The epinucleus is removed by standard techniques of irrigation and aspiration. A bent 25-gauge needle is preferred because it allows continued ease of use as the incision size continues to get smaller. The irrigation and aspiration, as well as IOL, are placed, completing the procedure.

Discussion

Based on analysis of lens anatomy, the ideal size of the wedge is a 4 mm equilateral triangular wedge, 3.5 mm deep. Consider that the diameter of the average nucleus is 8.1 mm, and then going just as deep as possible allows the nucleus disassembly to take place efficiently with minimal phaco power, well away from the cornea.

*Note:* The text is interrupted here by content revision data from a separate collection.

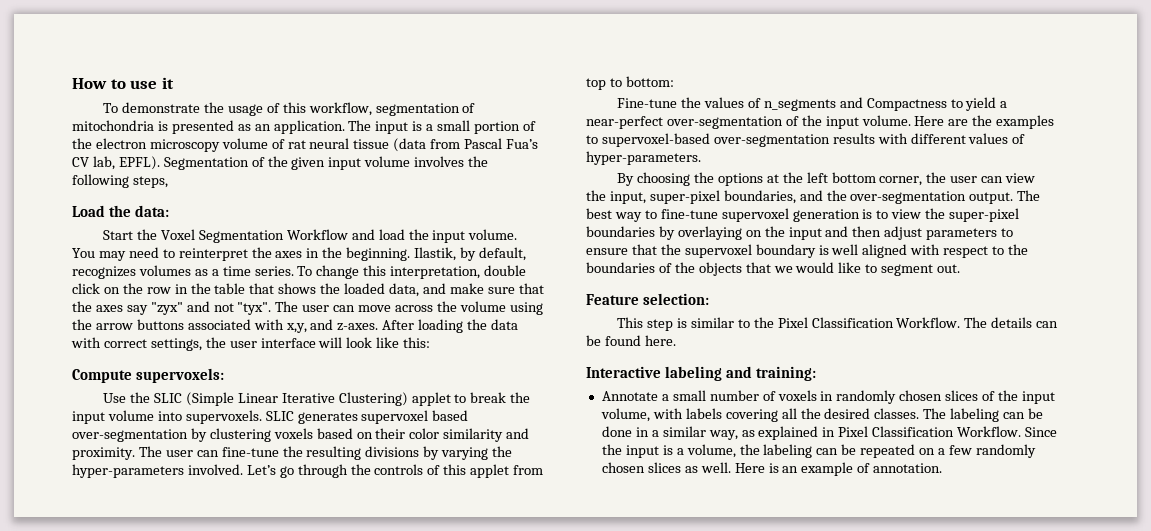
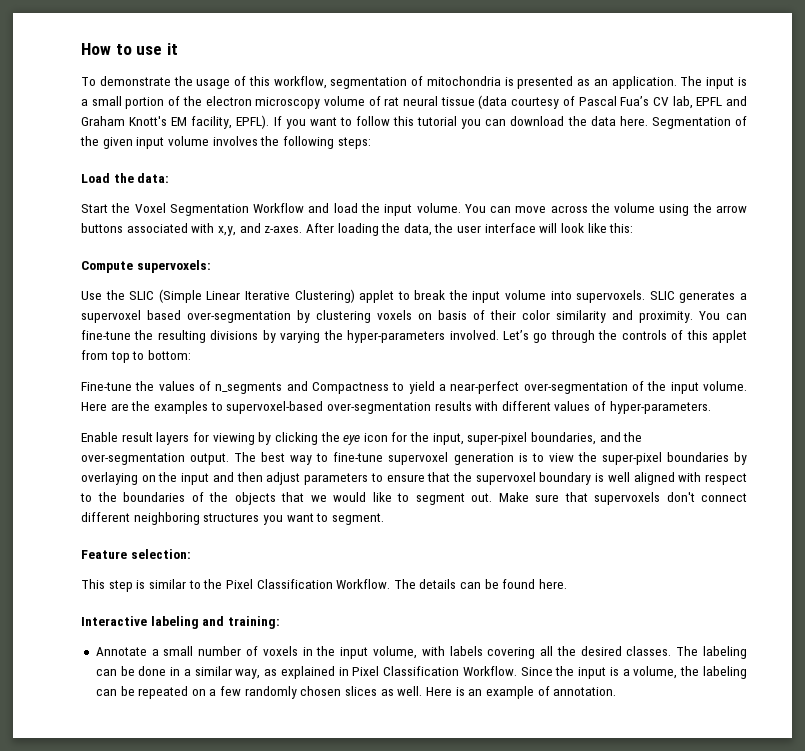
[430,139,461,149] from -> [511,96,575,109] courtesy of
[118,156,160,170] EPFL). -> [696,96,748,106] [81,115,648,129] EPFL and Graham Knott's EM facility, EPFL). If you want to follow this tutorial you can download the data here.
[132,176,168,188] steps, -> [337,137,371,149] steps:
[98,247,526,261] [72,265,527,279] [72,283,544,297] [72,301,330,315] may need to reinterpret the axes in the beginning. Ilastik, by default, recognizes volumes as a time series. To change this interpretation, double click on the row in the table that shows the loaded data, and make sure that the axes say "zyx" and not "tyx". The user -> (486, 208) none
[491,319,519,330] [71,337,202,351] data with correct settings, -> [403,223,432,236] data,
(358, 418) none -> [739,293,747,300] a
[316,428,373,439] based on -> [418,310,485,320] on basis of
[138,446,193,457] The user -> [699,311,720,320] You
[617,172,1036,186] By choosing the options at the left bottom corner, the user can view -> [81,432,408,445] Enable result layers for viewing by clicking the eye icon for
(961, 268) none -> [498,492,747,505] [81,512,384,525] Make sure that supervoxels don't connect different neighboring structures you want to segment.
[836,390,996,404] randomly chosen slices of -> (313, 651) none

Removal of this triangular, pie-shaped wedge of nucleus of these dimensions (Figure 1) creates three points of weakness that allow easy fracturing of the nucleus at these points (Figure 2). It is as if it is following the natural plane created by the Y-suture configuration present in the development of the lens. The nucleus has now easily been divided into three segments because the bulk of the central nuclear material has been removed. The removal of the remaining three segments, as well as dividing the three remaining segments into smaller segments, becomes much easier.

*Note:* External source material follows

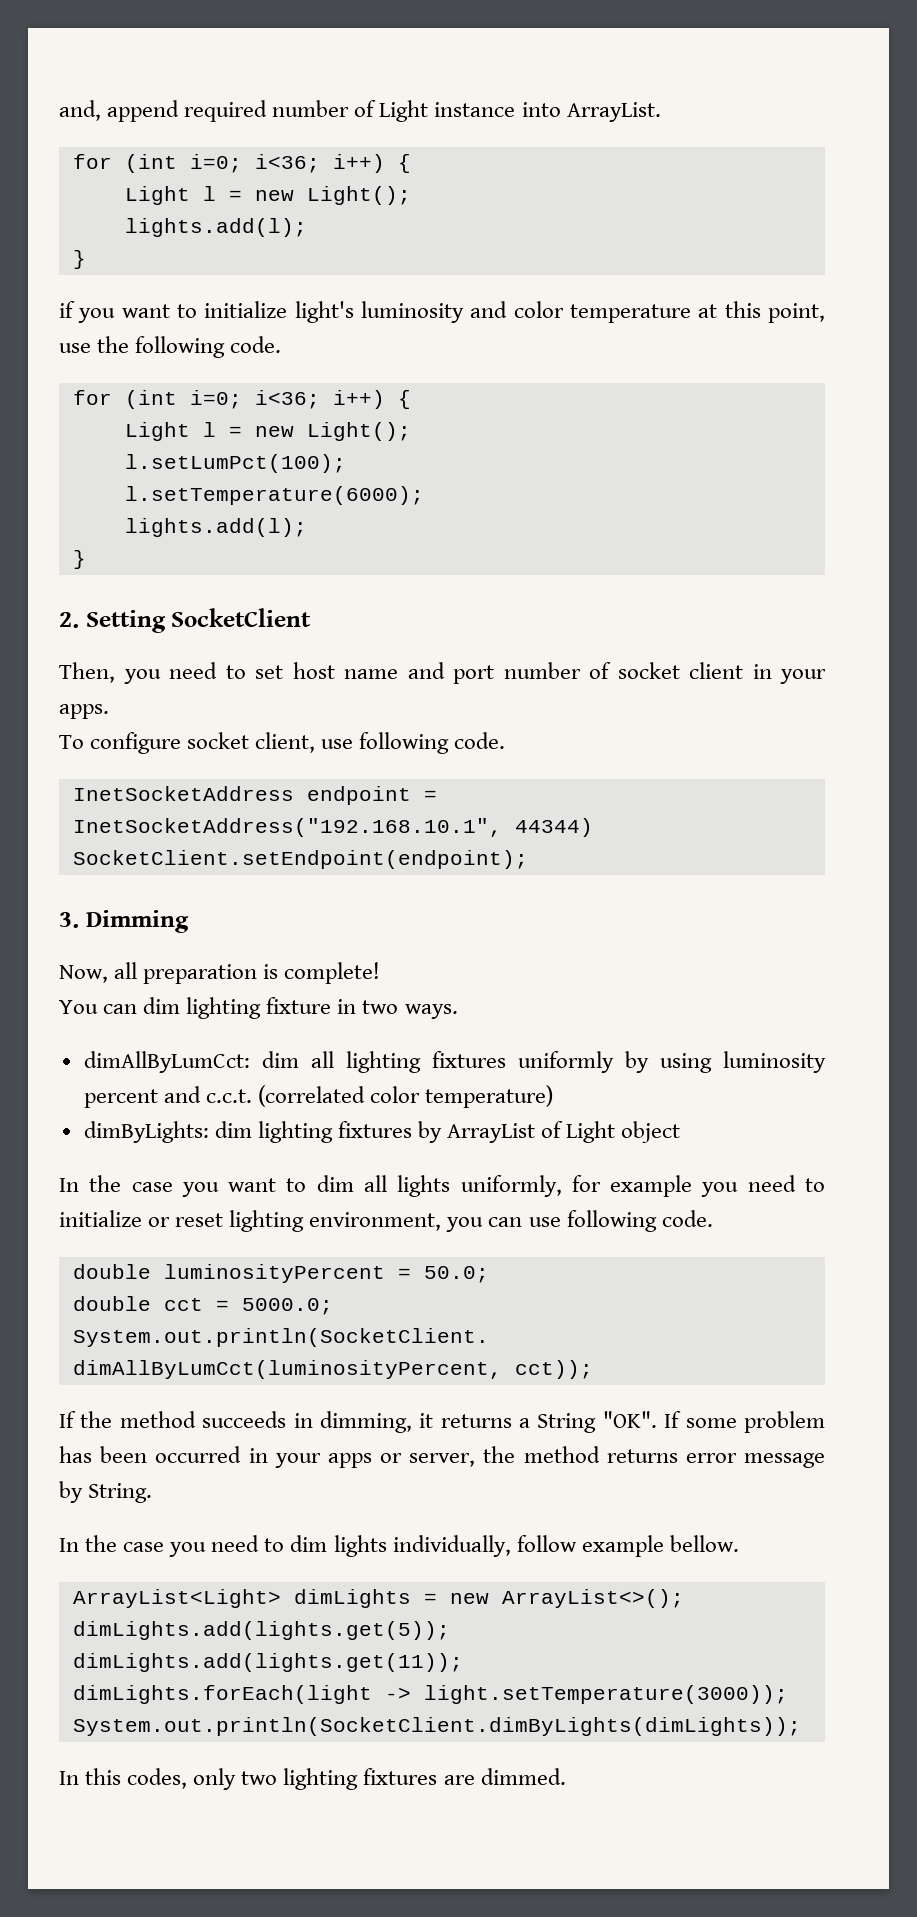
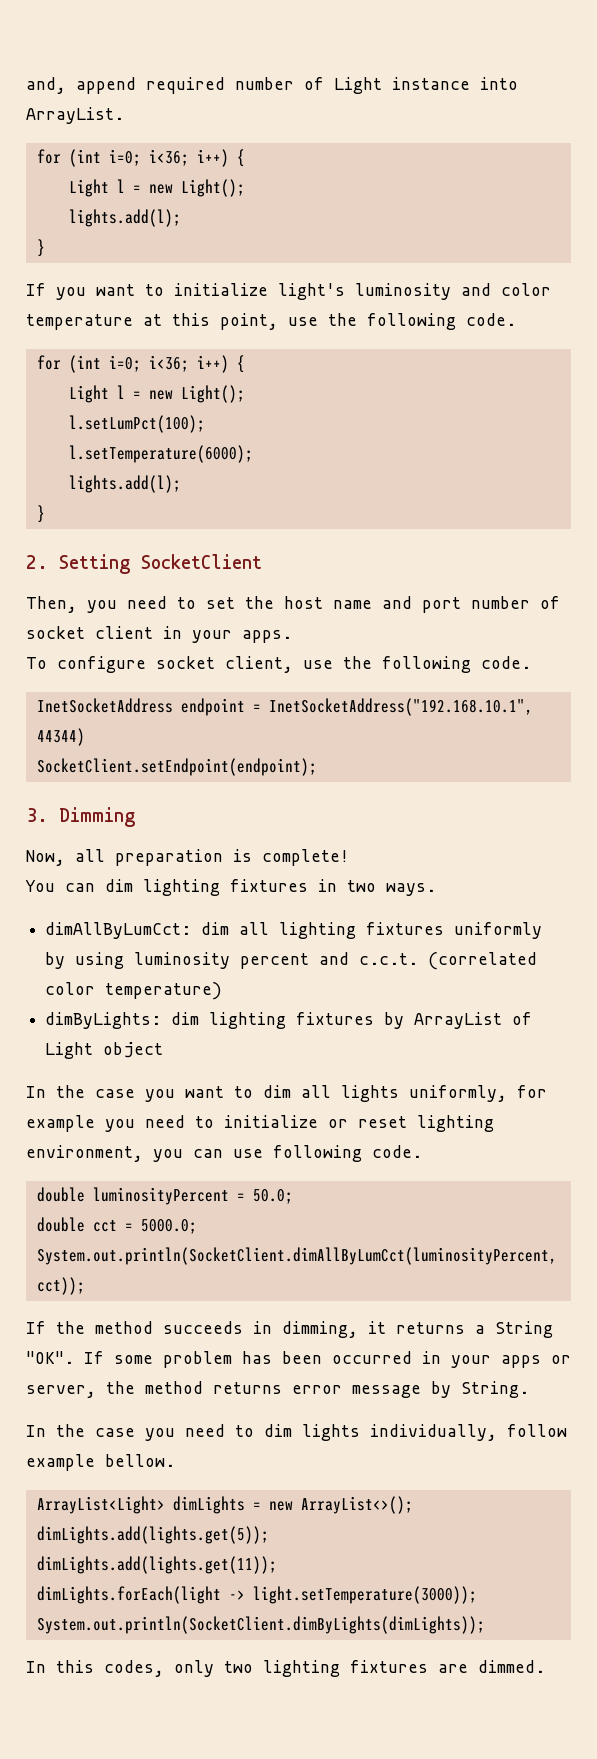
[59,301,75,318] if -> [26,283,46,296] If
(283, 672) none -> [245,596,274,609] the
(354, 744) none -> [343,656,372,669] the
[266,997,332,1014] fixture -> [230,879,308,892] fixtures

We are using a Drysdale nucleus manipulator with a broad paddle design and the phaco tip to create the fractures. The first segment is then removed and rotates up into the center where there is room for safe phacoemulsification, made possible by the deep wedge removal. The second segment, usually to the surgeon’s left, is rotated into this open space (Figure 3) and is removed, followed by the third segment. If the nuclear material is firm, it can be chopped or fractured further using the Drysdale nucleus manipulator, which is able to cut somewhat like a butter knife because it has a smooth, thin but dull edge (Figure 4).

Advantages

The advantage of this type of approach is improved safety. There is less zonular stress because there is not an initial rotation with the bulk of the cataract present. Cracking is made easier with the use of the small triangular wedge approach and is effective for soft nuclear material. There is less manipulation and rotation of a bulky nucleus if hydrodissection is incomplete. Less phaco power is used, so there is less exposure of the endothelium.

The Drysdale nucleus manipulator with the broad, dull paddle design allows easy manipulation, rotation and gentle cutting or fracturing of the nucleus and seems to be less threatening to the posterior capsule should post-occlusion surge occur. Phacoemulsification is carried out in the center, avoiding the iris and capsule edges while the phaco vacuum, following short bursts of power, continues to grip the segment. The Drysdale cuts down toward the phaco tip and then pushes horizontally enough to further fracture these larger segments into even smaller segments. Creating a short groove at the three corners of the triangle before fracturing provides a site for the Drysdale and phaco tip to accomplish the cracking easily.

Sometimes, chopping is the only way to remove a mature, hardened nucleus. This approach, however, is safe for most cases and ideal as a starting point for beginning surgeons.

References:

  • Chang DF. Phaco Chop: Mastering Techniques, Optimizing Technology, and Avoiding Complications. Thorofare, NJ. SLACK Incorporated; 2004
  • Hermans E, Dubbelman M, van der Heijde R, Heethaar R. The shape of the human lens nucleus with accommodation. J Vis. 2007;7(10):16.1-10.
  • Taylor VL, al-Ghoul KJ, Lane CW, Davis VA, Kuszak JR, Costello MJ. Morphology of the normal human lens. Invest Ophthalmol Vis Sci. 1996;37;1396-1410.